(begin)

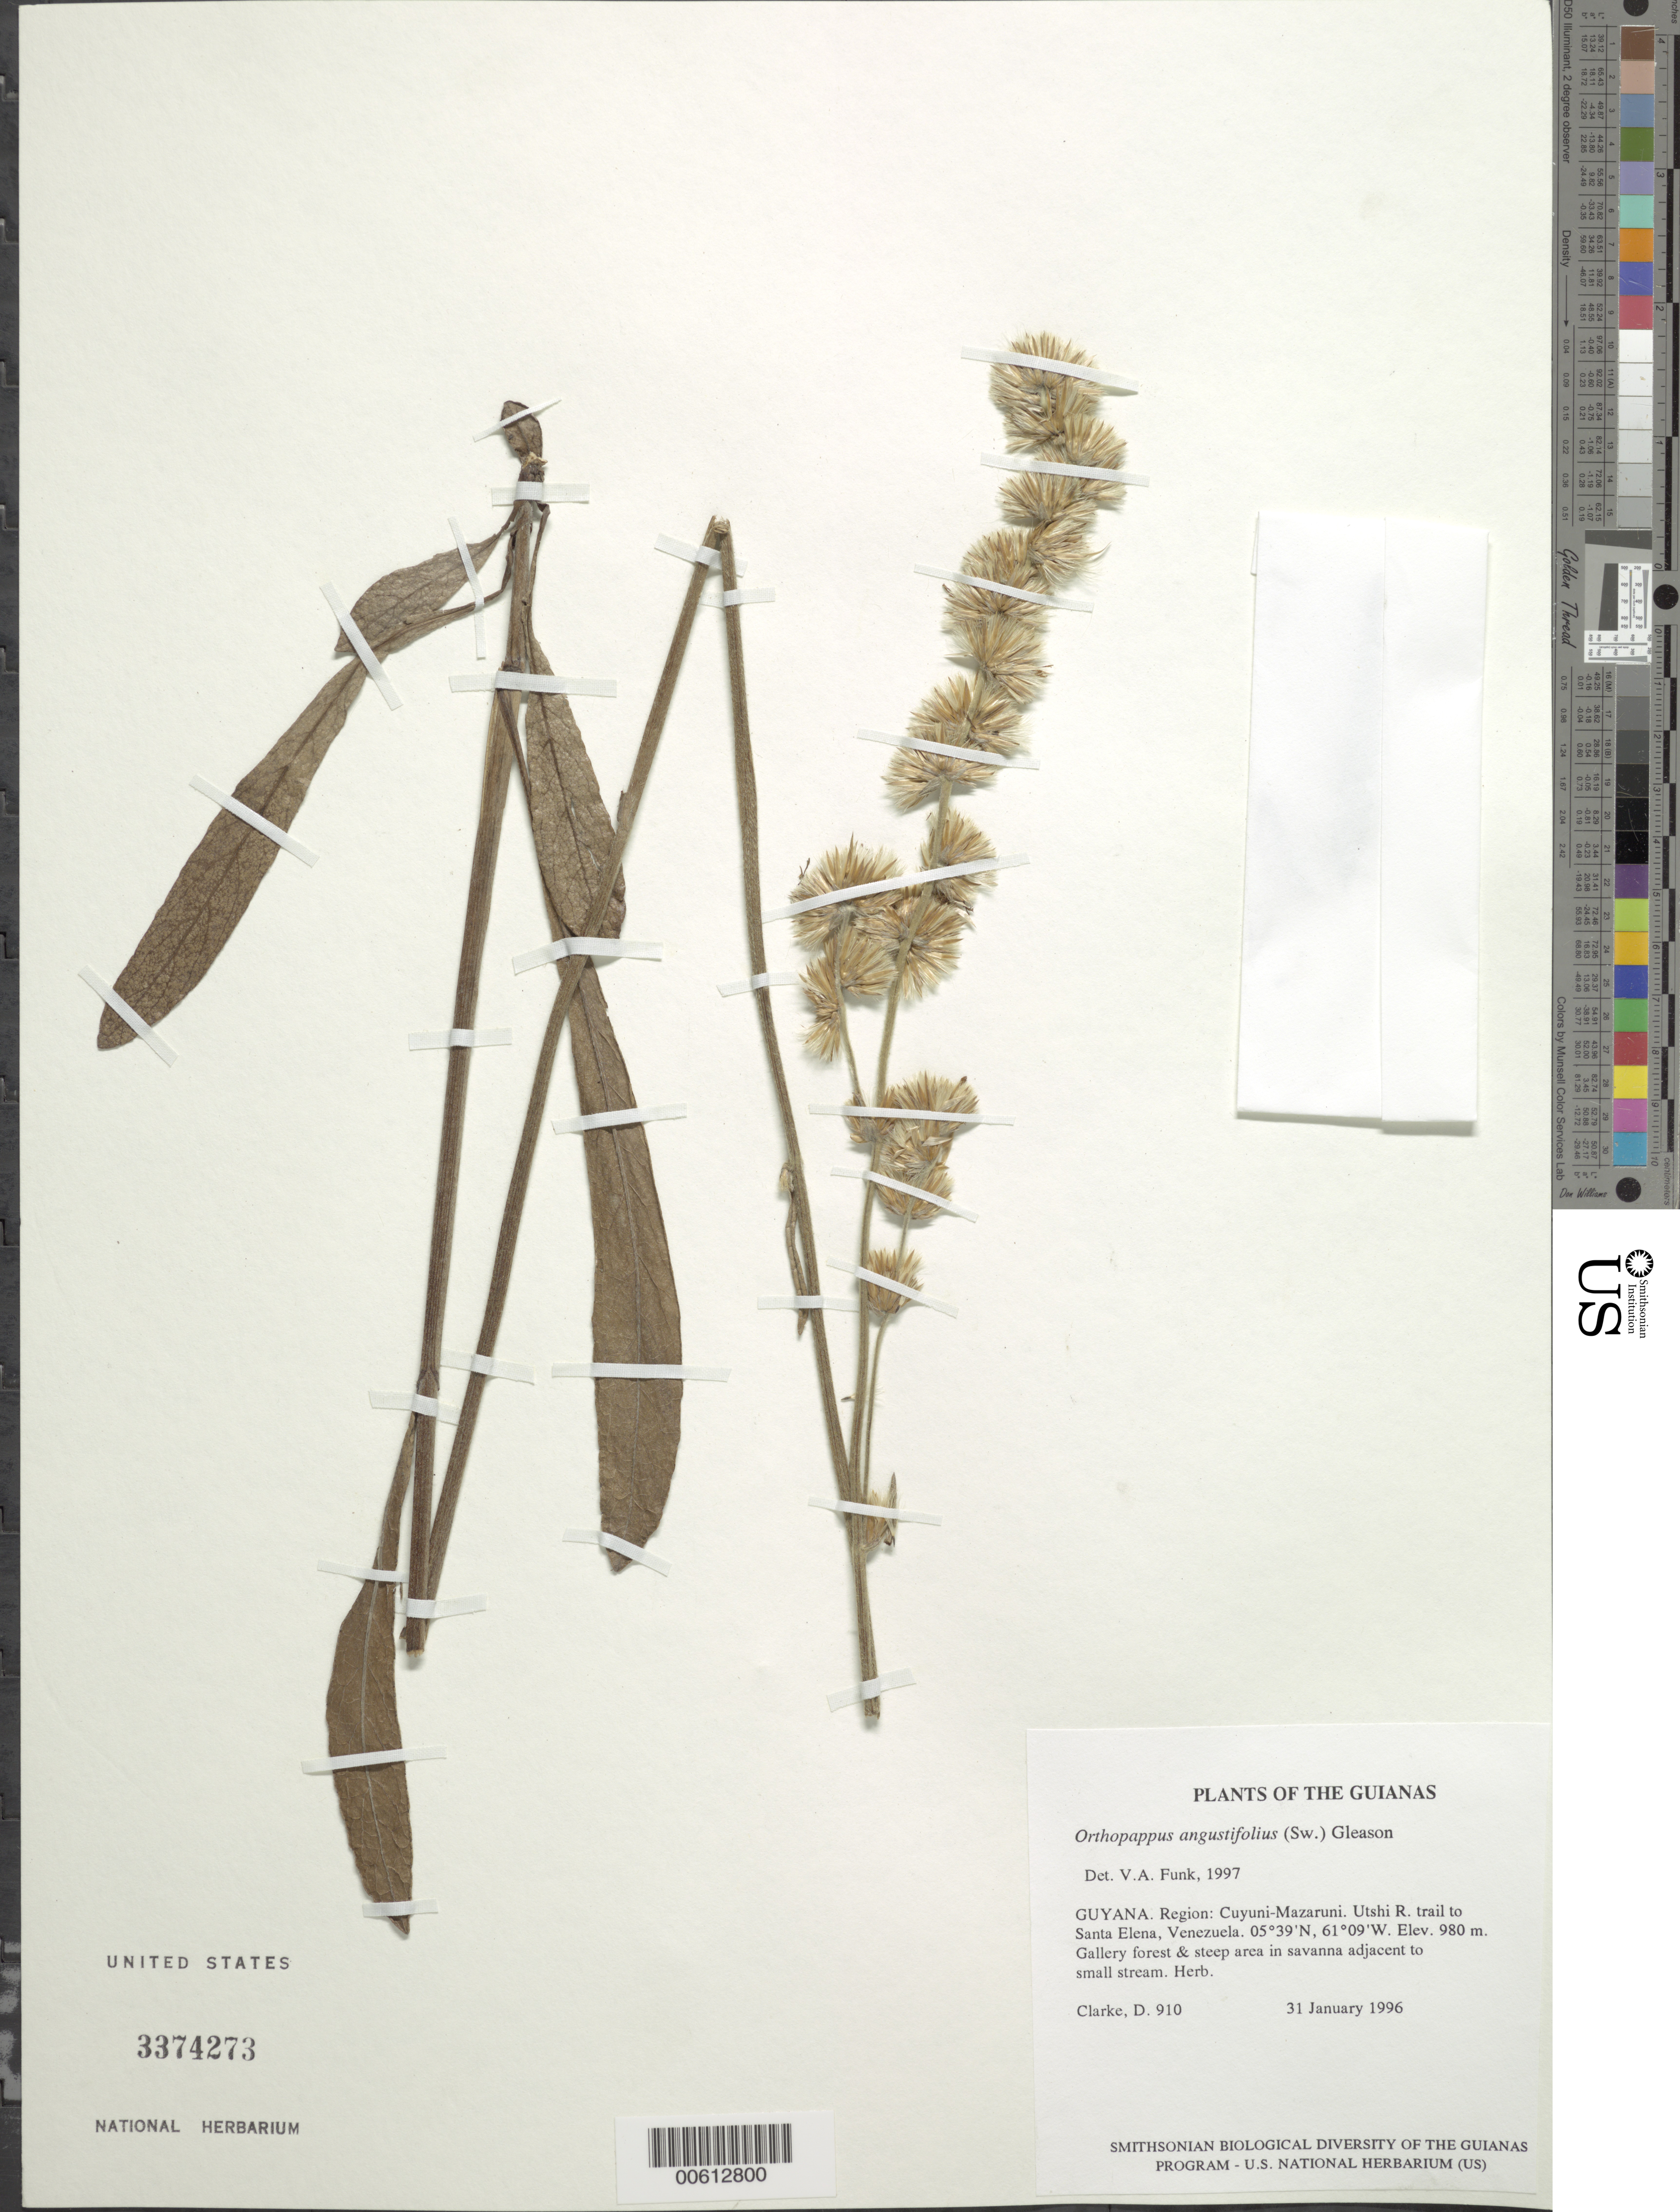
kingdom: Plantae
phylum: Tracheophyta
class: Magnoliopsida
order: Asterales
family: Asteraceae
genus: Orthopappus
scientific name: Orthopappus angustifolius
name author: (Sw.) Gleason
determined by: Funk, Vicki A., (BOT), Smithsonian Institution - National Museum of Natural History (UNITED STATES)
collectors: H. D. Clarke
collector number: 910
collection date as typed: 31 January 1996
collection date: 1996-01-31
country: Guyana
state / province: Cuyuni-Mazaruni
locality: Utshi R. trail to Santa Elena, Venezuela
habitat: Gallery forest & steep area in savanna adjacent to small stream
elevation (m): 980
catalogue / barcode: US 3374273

(end)
(begin)

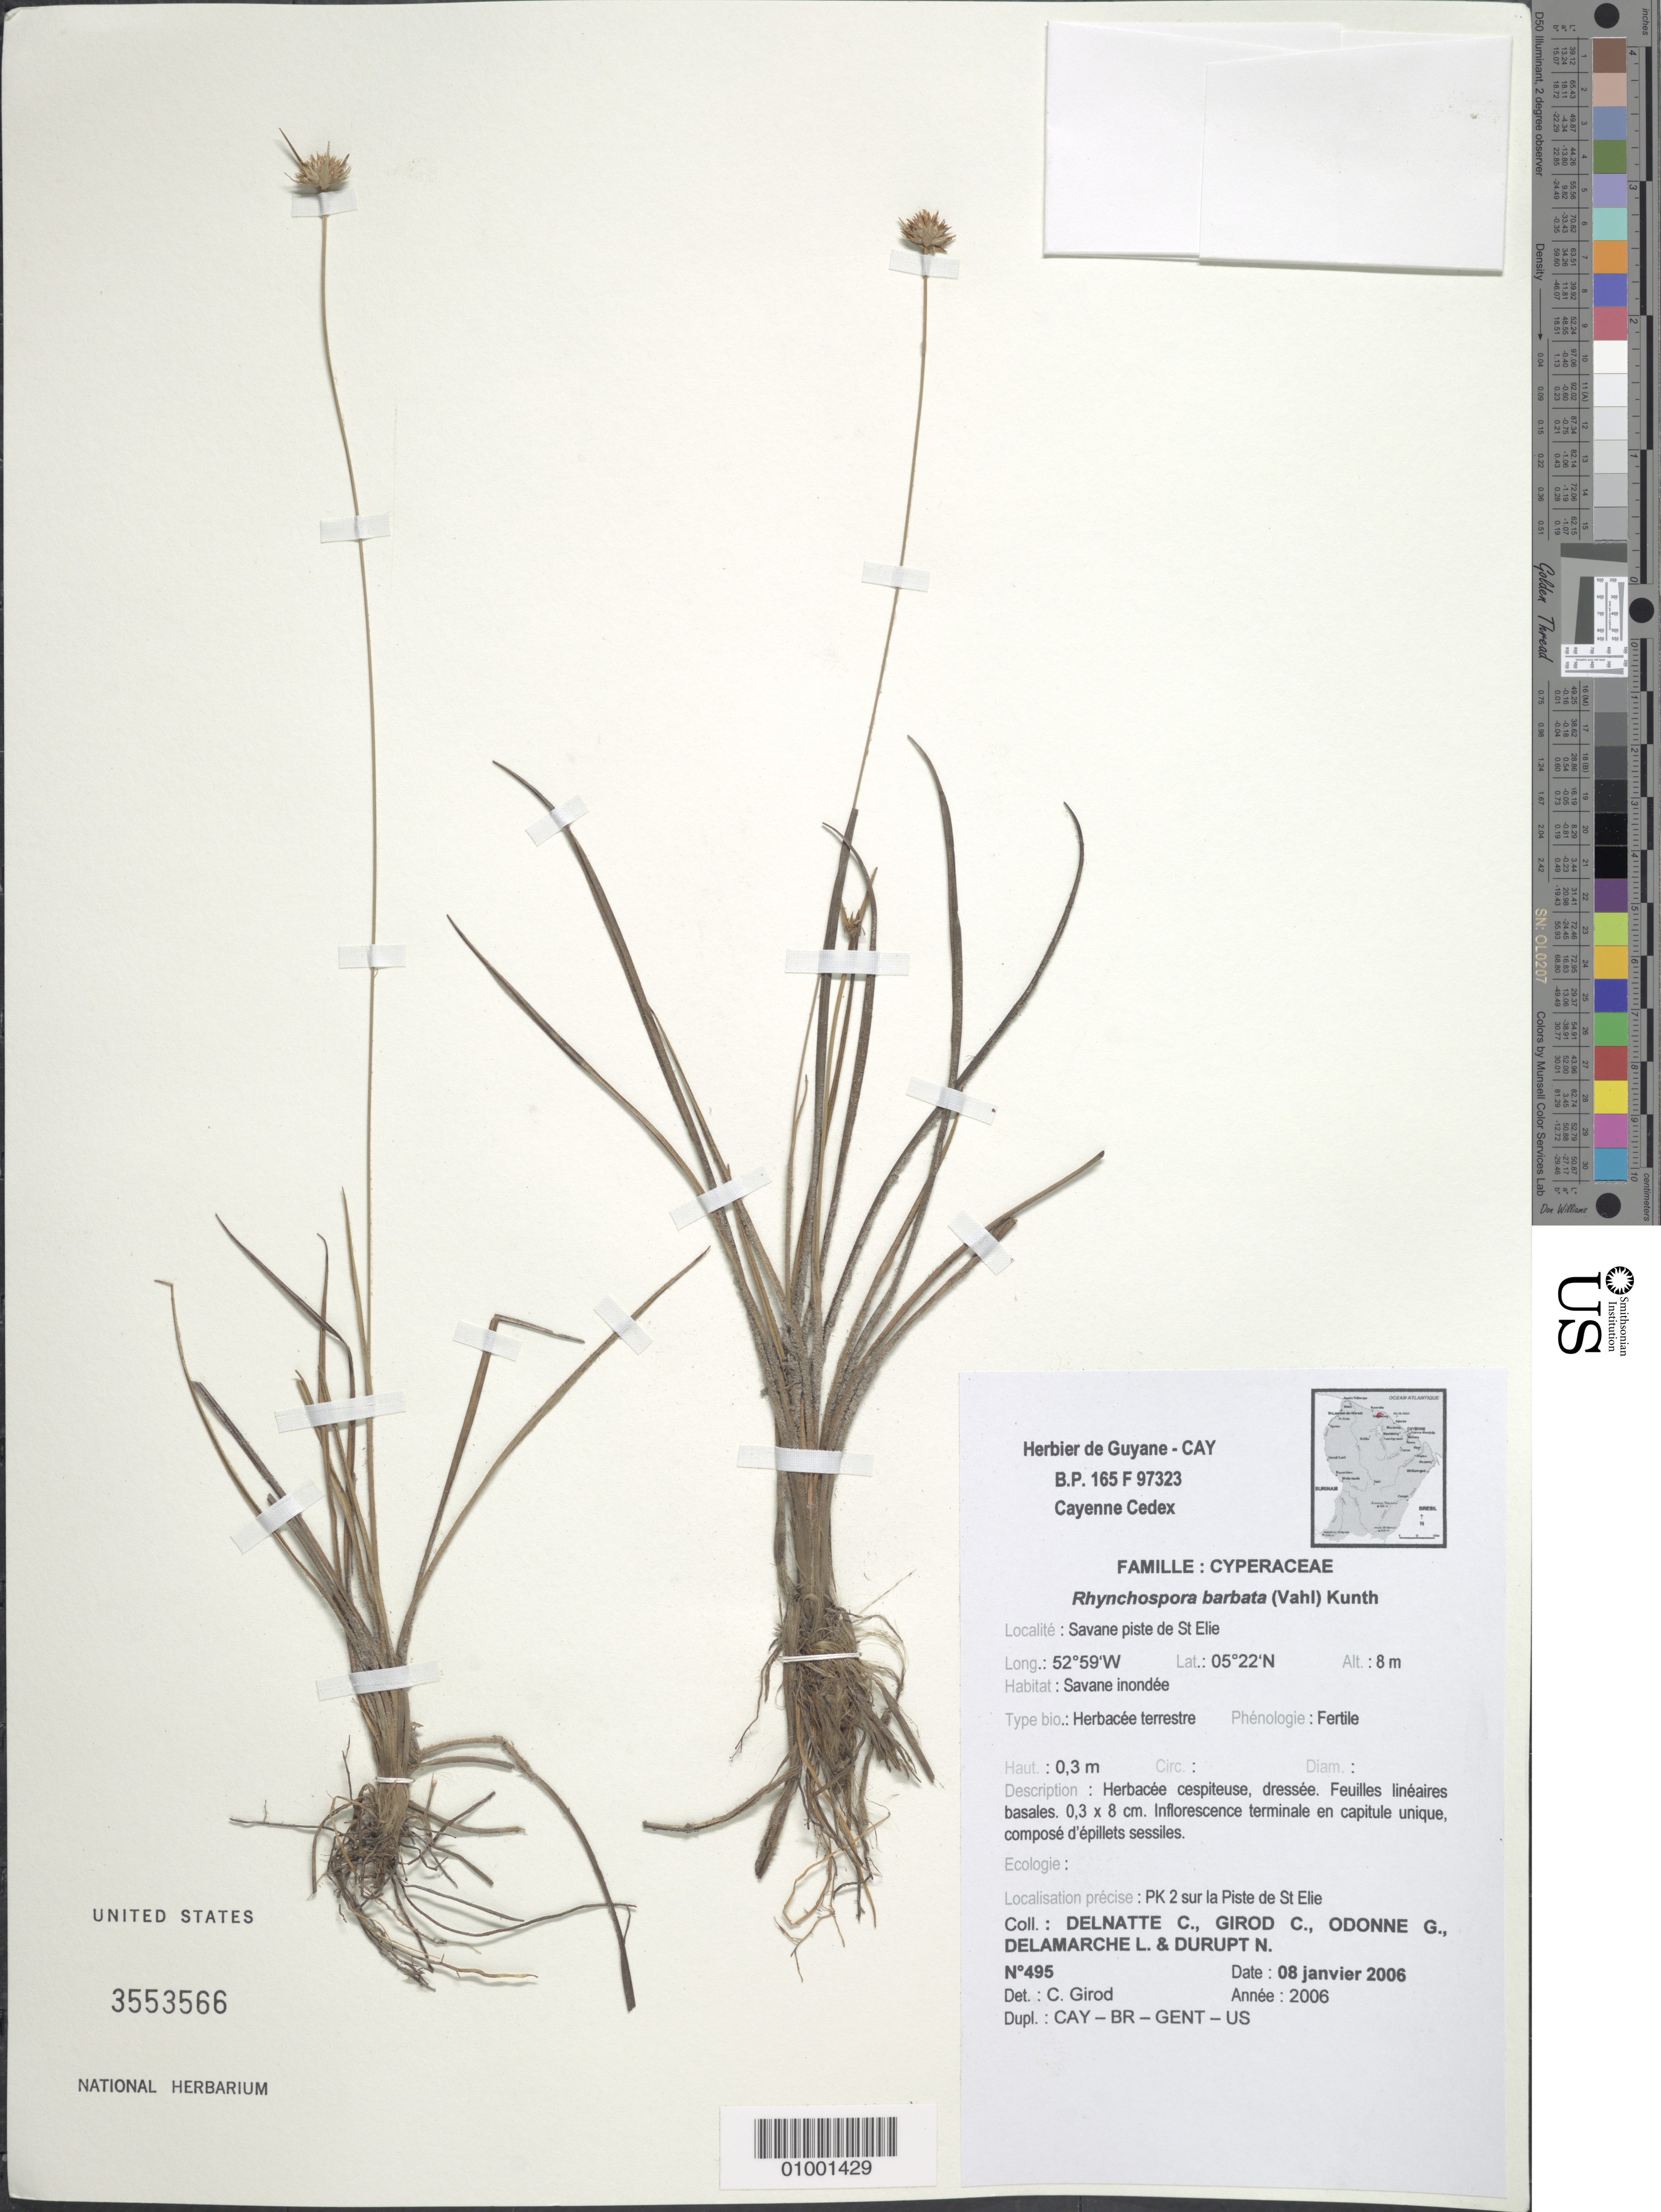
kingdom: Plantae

(end)

▶ **Aim of the exercise**
Turn the stretch of material from the line containing "phylum: Tracheophyta" through the line containing "collector number: 910" into a JSON list of strings, one string per line, leaving out blank lines.

▶ **Solution for this problem**
[
  "phylum: Tracheophyta",
  "class: Magnoliopsida",
  "order: Asterales",
  "family: Asteraceae",
  "genus: Orthopappus",
  "scientific name: Orthopappus angustifolius",
  "name author: (Sw.) Gleason",
  "determined by: Funk, Vicki A., (BOT), Smithsonian Institution - National Museum of Natural History (UNITED STATES)",
  "collectors: H. D. Clarke",
  "collector number: 910"
]